Saturday, September 13, 2008

In a Rut

Still no job but finally got some child support. I can afford to buy diapers and health insurance for the following month. I'm getting cranky. I wish I could harness my creative energy into something productive, but I keep stalling.

The Muppet has really been a button-pusher this afternoon. I have had to scold him four times now, because he has refused to lie down and nap. The last time I went into the room, I discovered that he had drawn on his bed sheets with pen. No possession of mine is sacred.

I don't know what to do right now. Maybe it'll help if I make a list of things that I want to do and things that I need to accomplish.

Monday, September 1, 2008

Kids Say the Darndest....

When the Muppet discovered that he had certain organs about a year ago, I decided that I would refer to them as his "boy parts." Made sense to me.

When my affianced(now ex) entered the picture and began taking over the role of soon-to-be father, he decided that we should teach the Muppet the proper terms for his boy parts.

I've never made a big deal out of the parts. All I've ever asked is that he keep his hands off when I am trying to clean a dirty diaper. So imagine my surprise, amusement, and shock when he announced yesterday, "My penis is too big." He patted his diapered front and ran off to play.

I know every mom wants her child to be first in their class, but how do I brag about that?

Pieces of Me

If you've just tuned in to my life, I'll give you a short run down. I'm a single mom, heading back to school after realizing that no one wants to hire a former Office Manager who has been out of the mainstream workforce for three years. I was dumped 4 days prior to my wedding two months ago and am currently living with my parents. I share a bathroom with four siblings and try (in vain) to stay out of the cookie jar.

I have a wonderful little boy in my life. He is charming, sweet, funny, extremely clever and 100% male. I call him my Muppet. He has crazy thick hair which overpowers his tiny face. And he has a smile to melt my heart.

Yet he can be so perplexing and downright frustrating at times! Take tonight, for instance. I got him out of the bath and set him down on the floor while I flipped the lamp on and grabbed his night clothes. Naked little Muppet scampers up onto my overstuffed rehabilitated yard-sale chair and decided to rub his butt on the armrests. Not amused, I told him to come down and get dressed. He refused to listen. I asked him three more times to join me so I could diaper and dress him and at each request he shot me a grin.

Now, I am not the type of person who likes to resort to spankings. They were an all to common form of discipline growing up and I don't want that form of punishment to be a mainstay into my son's life.

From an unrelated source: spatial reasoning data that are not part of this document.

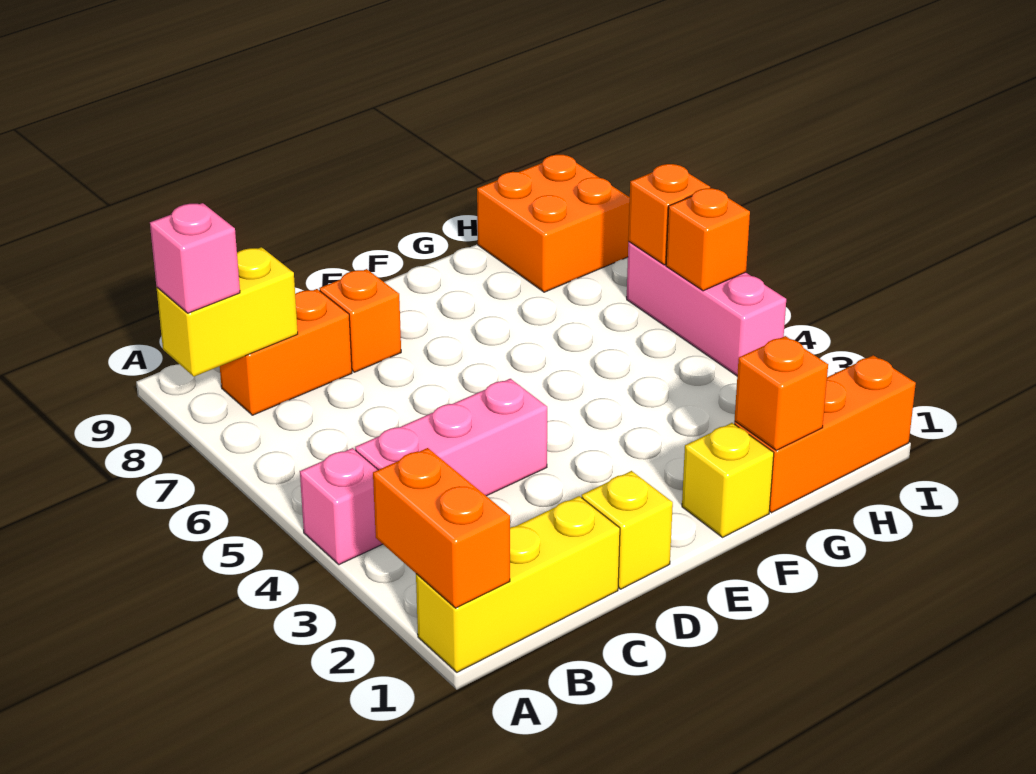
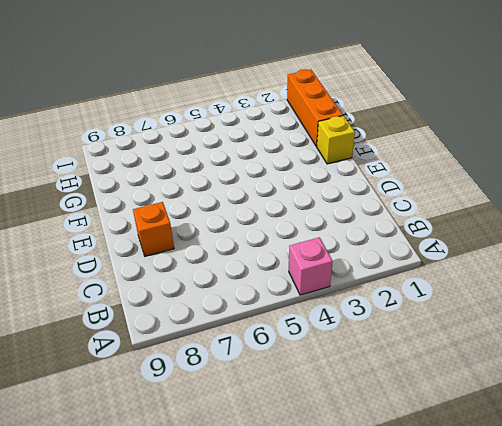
none -> yellow brick A1:C1 level 1
none -> pink brick B4:D4 level 1
none -> orange brick B8:C8 level 1

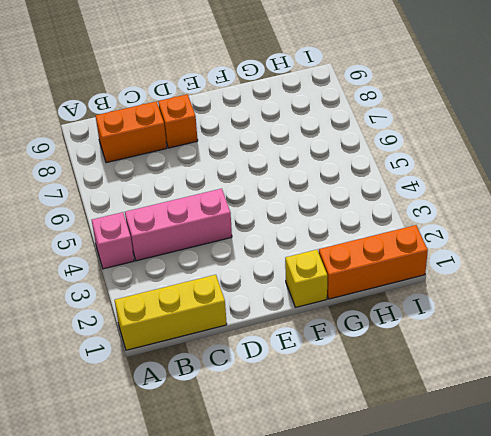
none -> yellow brick D1 level 1
none -> orange brick H8:I9 level 1
none -> pink brick I4:I6 level 1

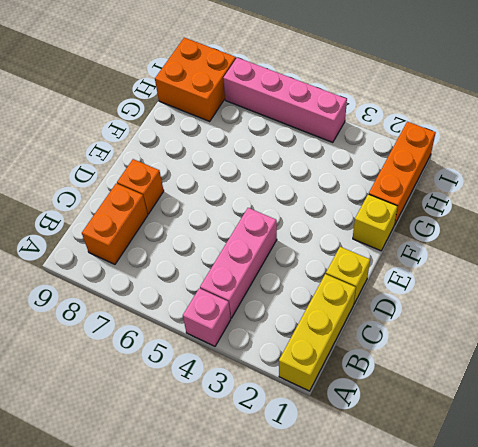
pink brick I4:I7 level 1 -> pink brick I4:I6 level 1
none -> orange brick A1:A2 level 2
none -> yellow brick A8:B8 level 2
none -> orange brick G1 level 2

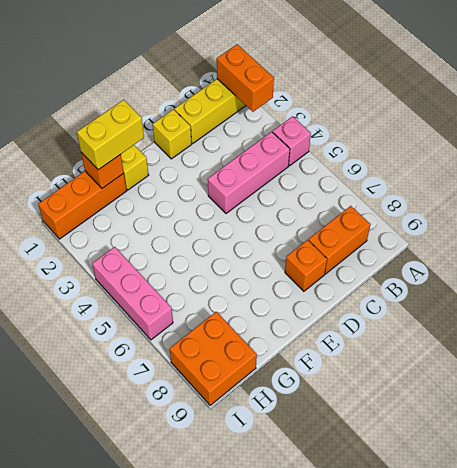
yellow brick F1:G1 level 3 -> yellow brick A8:B8 level 2
none -> orange brick I5 level 2
none -> orange brick I6 level 2
none -> pink brick A8 level 3

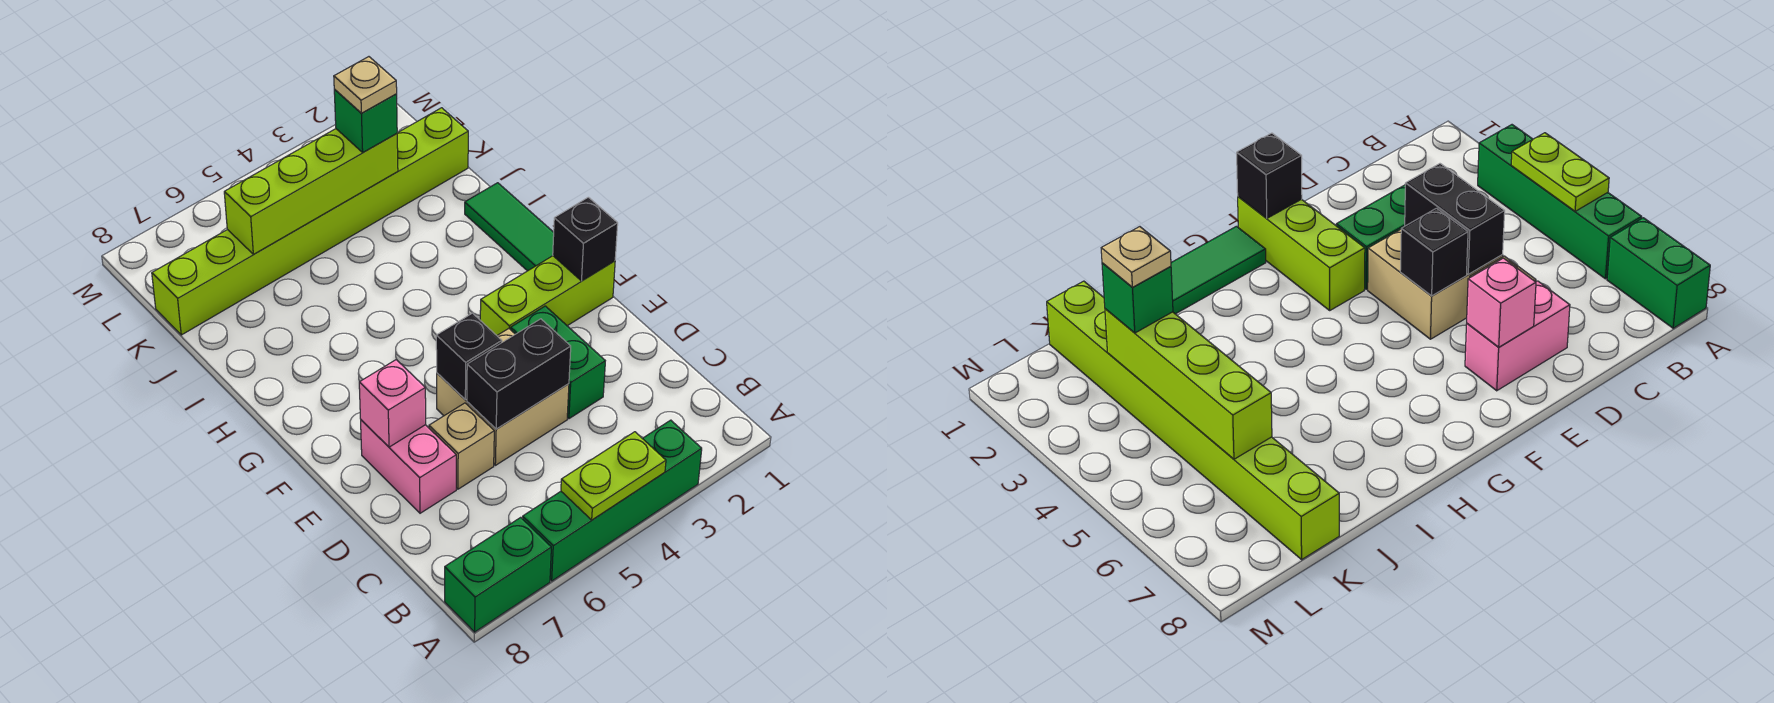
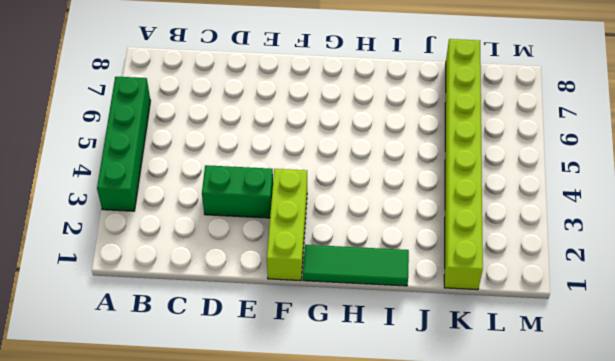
none -> green brick A7:A8 level 1
none -> tan brick D4:E5 level 1
none -> tan brick D6 level 1

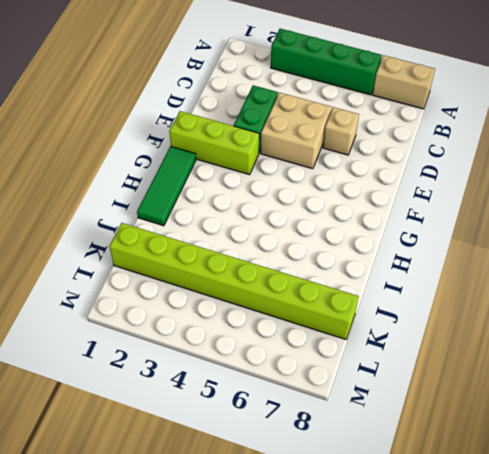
tan brick A7:A8 level 1 -> green brick A7:A8 level 1
none -> pink brick D7:E7 level 1
none -> lime plate A4:A5 level 2
none -> black brick D4:D5 level 2

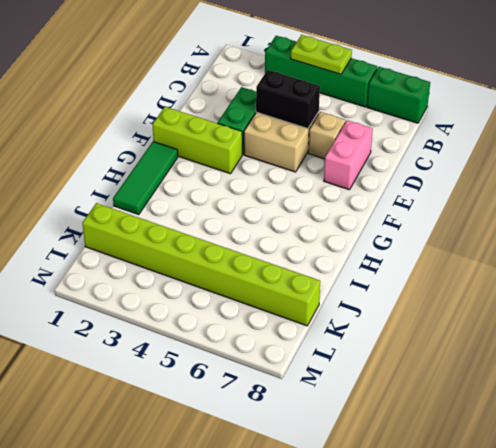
none -> black brick E5 level 2
none -> pink brick E7 level 2
none -> black brick F1 level 2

On the two previous occasions that I have lost my cool and resorted to spanking my child I became nauseated. However, tonight I was losing patience and asked the Muppet, "Do you need a spanking?" thinking the idle threat would be enough to end his naked dance.

He paused for a moment, "....Mmmmm....yes!" And he gave me the biggest shit-eating grin.

At that moment it's like I could hear the thoughts that he was unable to voice: ask a stupid question, get a stupid answer. Just like me he likes to push the envelope. If I am threatened with something, the curious part of me wants to buck the system just to see the bad results. Three-quarters of the time the quiet voice of good reason prevails and my imagination takes over where I refuse to let the actions follow consequence. The remaining 1/4 I am bad and will push the limits.

With that in mind, I need to keep a close eye on him. If he does half of the shenanigans that I contemplated, I'm in for a roller coaster ride.